- **YOUR TASK**
What lines in this listing contain the string "filterUnits"? Report each one by copying it.

+++

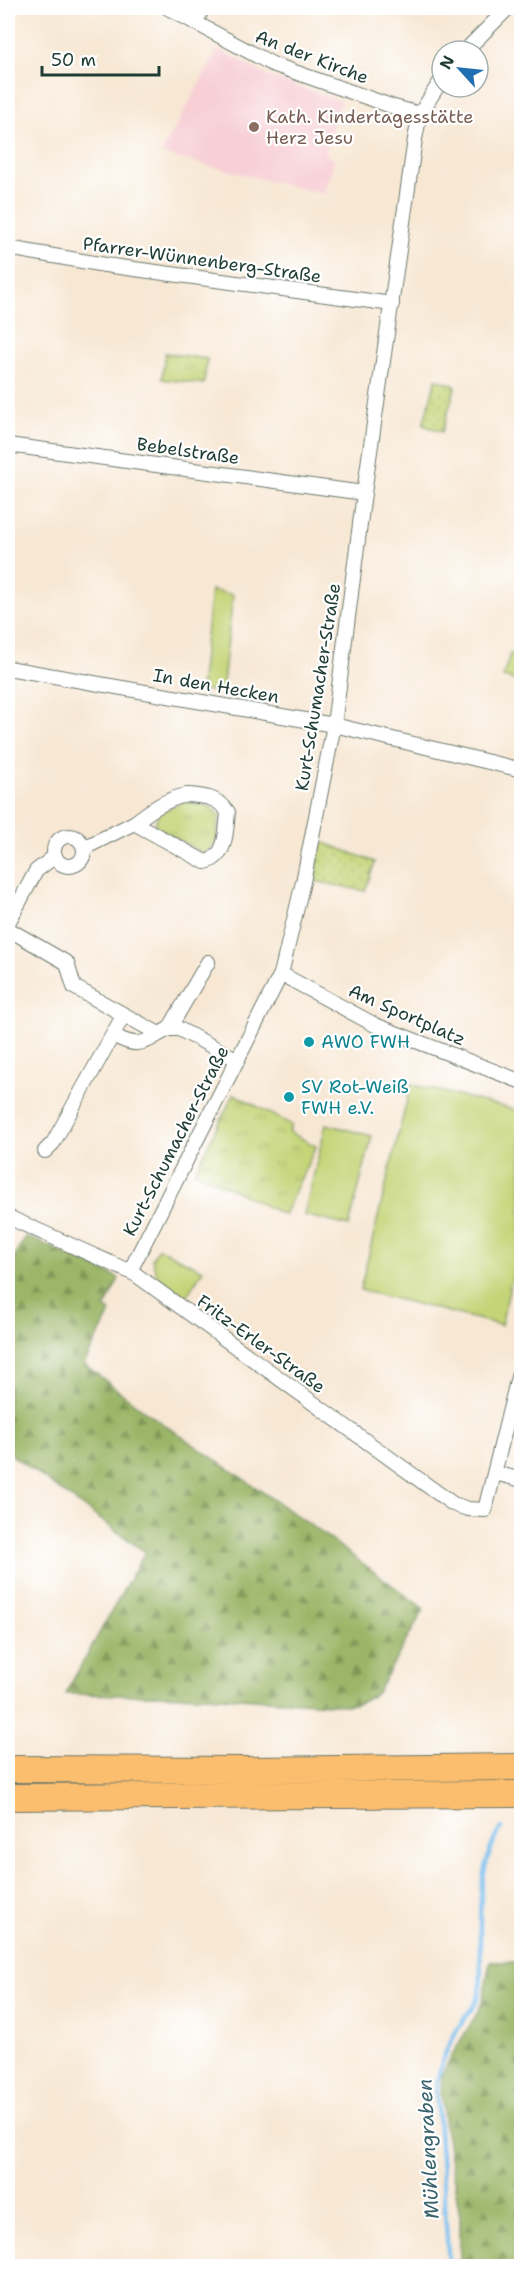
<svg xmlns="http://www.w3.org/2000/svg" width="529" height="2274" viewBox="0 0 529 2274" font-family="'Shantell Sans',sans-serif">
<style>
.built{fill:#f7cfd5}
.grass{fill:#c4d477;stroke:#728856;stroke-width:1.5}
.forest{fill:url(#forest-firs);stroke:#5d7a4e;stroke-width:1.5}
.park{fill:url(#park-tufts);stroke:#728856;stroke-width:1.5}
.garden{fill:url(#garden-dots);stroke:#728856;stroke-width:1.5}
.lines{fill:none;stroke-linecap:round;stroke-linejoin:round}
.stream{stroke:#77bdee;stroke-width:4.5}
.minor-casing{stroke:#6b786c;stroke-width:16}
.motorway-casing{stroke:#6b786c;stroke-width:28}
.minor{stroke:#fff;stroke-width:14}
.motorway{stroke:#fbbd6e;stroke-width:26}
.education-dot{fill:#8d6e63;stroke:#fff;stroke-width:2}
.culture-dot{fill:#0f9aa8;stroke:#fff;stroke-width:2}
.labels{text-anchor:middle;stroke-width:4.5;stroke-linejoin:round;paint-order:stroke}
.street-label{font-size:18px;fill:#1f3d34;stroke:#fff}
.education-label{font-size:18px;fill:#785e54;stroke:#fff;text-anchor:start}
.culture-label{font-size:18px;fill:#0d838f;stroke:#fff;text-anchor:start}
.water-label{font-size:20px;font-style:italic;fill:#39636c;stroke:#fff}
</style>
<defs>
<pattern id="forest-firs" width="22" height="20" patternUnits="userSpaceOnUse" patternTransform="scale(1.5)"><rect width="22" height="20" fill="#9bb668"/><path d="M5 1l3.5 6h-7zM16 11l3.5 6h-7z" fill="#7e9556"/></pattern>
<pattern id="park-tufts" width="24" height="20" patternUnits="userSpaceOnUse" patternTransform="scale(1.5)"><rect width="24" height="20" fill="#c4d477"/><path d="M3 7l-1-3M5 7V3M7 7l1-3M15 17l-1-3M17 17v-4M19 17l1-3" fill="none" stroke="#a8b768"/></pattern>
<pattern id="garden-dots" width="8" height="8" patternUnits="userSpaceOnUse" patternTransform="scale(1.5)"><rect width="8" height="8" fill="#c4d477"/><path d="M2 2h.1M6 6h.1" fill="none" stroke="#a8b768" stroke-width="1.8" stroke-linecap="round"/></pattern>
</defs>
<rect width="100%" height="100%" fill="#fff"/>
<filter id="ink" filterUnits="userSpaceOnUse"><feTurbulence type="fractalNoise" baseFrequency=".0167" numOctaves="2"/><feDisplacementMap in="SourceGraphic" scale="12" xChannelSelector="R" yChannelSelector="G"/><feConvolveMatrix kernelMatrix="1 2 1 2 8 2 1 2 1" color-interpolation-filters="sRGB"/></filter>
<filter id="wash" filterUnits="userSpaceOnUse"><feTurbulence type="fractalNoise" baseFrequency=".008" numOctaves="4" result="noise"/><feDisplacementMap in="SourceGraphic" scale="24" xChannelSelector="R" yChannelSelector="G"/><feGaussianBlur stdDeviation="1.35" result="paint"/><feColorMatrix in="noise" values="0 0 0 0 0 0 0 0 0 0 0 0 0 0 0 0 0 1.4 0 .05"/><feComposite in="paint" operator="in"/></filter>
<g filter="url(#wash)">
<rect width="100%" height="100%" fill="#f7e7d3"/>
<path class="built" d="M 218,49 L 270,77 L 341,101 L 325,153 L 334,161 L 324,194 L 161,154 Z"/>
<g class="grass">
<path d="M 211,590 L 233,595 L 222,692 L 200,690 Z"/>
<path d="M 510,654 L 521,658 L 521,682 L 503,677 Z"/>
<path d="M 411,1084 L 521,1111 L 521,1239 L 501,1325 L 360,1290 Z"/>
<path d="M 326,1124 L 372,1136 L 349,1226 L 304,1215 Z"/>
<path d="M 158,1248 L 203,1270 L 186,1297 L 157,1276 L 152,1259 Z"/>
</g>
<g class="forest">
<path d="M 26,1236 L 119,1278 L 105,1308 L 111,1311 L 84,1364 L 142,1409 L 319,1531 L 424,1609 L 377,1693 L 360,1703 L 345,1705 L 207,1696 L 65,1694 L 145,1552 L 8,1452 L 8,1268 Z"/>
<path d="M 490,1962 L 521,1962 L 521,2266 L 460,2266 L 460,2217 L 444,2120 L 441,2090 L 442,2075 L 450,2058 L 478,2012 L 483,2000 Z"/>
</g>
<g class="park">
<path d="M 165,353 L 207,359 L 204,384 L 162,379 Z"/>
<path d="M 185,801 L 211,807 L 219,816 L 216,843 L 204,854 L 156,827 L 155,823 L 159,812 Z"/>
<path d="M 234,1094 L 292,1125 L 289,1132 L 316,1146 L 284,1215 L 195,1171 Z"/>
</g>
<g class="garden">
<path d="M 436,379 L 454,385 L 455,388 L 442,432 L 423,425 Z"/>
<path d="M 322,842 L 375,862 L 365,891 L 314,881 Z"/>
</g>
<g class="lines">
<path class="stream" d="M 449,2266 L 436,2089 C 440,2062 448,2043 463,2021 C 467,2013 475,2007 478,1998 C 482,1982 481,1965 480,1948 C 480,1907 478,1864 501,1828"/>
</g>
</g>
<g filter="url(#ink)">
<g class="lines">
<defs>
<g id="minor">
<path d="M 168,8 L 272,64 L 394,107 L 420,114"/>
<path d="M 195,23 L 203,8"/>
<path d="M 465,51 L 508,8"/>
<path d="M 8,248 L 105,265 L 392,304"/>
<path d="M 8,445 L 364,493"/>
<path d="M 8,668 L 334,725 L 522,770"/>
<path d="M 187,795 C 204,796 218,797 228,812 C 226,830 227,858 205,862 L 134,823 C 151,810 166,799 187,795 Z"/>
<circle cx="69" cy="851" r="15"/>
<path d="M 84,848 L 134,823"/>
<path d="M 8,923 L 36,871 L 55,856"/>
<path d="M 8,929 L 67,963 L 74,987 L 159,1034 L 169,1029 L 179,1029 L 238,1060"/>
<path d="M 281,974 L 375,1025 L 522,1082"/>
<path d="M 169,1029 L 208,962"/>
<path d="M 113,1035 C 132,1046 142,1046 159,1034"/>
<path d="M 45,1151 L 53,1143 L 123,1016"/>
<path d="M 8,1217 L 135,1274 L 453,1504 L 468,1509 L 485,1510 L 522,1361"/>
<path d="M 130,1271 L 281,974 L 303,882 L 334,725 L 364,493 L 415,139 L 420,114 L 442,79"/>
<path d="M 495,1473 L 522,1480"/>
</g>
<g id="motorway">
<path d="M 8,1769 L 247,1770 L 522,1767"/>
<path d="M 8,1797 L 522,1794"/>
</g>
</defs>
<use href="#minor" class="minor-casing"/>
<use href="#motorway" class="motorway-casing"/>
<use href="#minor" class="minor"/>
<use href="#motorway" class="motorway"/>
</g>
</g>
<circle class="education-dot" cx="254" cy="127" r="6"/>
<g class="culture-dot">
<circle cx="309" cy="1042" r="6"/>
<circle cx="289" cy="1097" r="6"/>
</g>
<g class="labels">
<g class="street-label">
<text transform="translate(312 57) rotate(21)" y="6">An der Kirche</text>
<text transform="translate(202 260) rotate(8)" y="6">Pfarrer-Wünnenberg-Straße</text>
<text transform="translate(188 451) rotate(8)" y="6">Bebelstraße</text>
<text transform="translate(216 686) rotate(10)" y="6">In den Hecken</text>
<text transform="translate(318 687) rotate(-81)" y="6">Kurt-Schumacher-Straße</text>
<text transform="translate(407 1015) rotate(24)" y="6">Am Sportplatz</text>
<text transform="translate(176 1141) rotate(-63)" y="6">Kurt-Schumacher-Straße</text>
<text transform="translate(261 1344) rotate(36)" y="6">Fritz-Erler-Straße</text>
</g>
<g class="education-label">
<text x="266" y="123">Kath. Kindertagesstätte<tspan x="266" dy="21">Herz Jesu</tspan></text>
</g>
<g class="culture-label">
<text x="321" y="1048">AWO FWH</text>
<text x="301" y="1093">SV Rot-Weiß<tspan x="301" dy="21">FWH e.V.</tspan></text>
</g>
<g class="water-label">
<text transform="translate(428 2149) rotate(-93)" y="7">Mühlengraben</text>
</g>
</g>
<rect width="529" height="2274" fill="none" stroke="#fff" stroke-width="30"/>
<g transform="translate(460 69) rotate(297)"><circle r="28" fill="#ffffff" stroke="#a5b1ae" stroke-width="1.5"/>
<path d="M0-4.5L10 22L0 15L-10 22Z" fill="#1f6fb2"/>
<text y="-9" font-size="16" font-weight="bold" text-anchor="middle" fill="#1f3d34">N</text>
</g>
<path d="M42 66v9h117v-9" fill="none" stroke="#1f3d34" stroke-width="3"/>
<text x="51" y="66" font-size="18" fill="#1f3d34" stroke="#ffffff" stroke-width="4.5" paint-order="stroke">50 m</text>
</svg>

+++

- **ANSWER TO THE PROBLEM**
<filter id="ink" filterUnits="userSpaceOnUse"><feTurbulence type="fractalNoise" baseFrequency=".0167" numOctaves="2"/><feDisplacementMap in="SourceGraphic" scale="12" xChannelSelector="R" yChannelSelector="G"/><feConvolveMatrix kernelMatrix="1 2 1 2 8 2 1 2 1" color-interpolation-filters="sRGB"/></filter>
<filter id="wash" filterUnits="userSpaceOnUse"><feTurbulence type="fractalNoise" baseFrequency=".008" numOctaves="4" result="noise"/><feDisplacementMap in="SourceGraphic" scale="24" xChannelSelector="R" yChannelSelector="G"/><feGaussianBlur stdDeviation="1.35" result="paint"/><feColorMatrix in="noise" values="0 0 0 0 0 0 0 0 0 0 0 0 0 0 0 0 0 1.4 0 .05"/><feComposite in="paint" operator="in"/></filter>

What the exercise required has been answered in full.